In any case, I decided to take a shot at trying to see if I can get the contents back, and guess what – I managed to recover 89% of the blog content WITHOUT accessing the original site in any way, shape or form. Of course the author is very happy, and if he would have done certain simple tricks he could have recovered everything. (Yes, he should have backed up, but that’s obvious).
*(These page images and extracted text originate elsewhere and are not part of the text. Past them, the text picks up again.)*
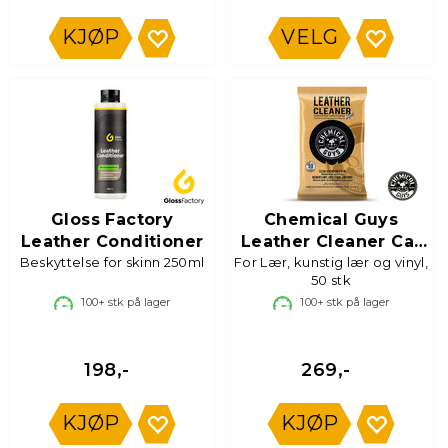
KJØP
VELG
Gloss Factory
Chemical Guys
Leather Conditioner
Leather Cleaner Car
Beskyttelse for skinn 250ml
For Lær, kunstig lær og vinyl,
Wipes
50 stk
100+
stk på lager
100+
stk på lager
198,-
269,-
KJØP
KJØP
The first step is the Internet Archive. For some reason the Internet Archive did not have this specific blog. After search for my own blog, and some others, it seems that while this might be useful for some content, their update frequency might not sufficient for this. The key to recovering blog content is learning a little about search engines and RSS feeds. Two search engines happen to cache content for about 30 days, and in case of blogs for less. These are Google and Yahoo! Search. Searching through Google’s cache recovered about 3 weeks worth of posts. Of course this is something that can only be done within a short time after the original erasure occurs. To use the cache, simply use this URL:
Now about the RSS feeds: a lot of blogs are indexed via feeds in various blog search engines and online RSS readers. Two, Feedster and BlogLines appear to cache stuff indefinitely unlike Google (BlogDigger happened to be down at the time). Unfortunately, after search for the blog’s name in Feedster, it seems that this specific blog was not indexed in Feedster. As for Bloglines which is an RSS reader, after doing a search, it appears that they only index a blog when there is at least one active subscriber to it. In this specific blog, someone was subscribed to it for about 2 weeks, which recovered another two weeks of the content. If the blog author would have added his feed to Feedster, probably more content would have recovered. As for BlogLines, perhaps having an account with them with one feed would be a solution.
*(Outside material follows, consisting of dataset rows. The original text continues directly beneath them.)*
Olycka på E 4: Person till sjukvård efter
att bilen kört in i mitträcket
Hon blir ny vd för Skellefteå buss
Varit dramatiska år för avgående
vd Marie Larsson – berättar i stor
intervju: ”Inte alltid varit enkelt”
Moving back to search engines, I only happened to find that Yahoo Search has a similar caching feature as Google does. Of course, it is logical to have that feature since the market leader does, but it does take a lot of computing power which some of the smaller search engines do not. Unfortunately, they do not have the same easily usable URL, so I had to manually search for the blog in question. After choose the “more from same site” feature, I was able to recover 89% of the blog content minus three archive pages which showed up in Yahoo Search but did not have the “cached” link next to it.
Given all of this information, it is interesting to see that a lot of web content may not be as susceptible to sabotage as people think. Perhaps this will discourage people from doing it.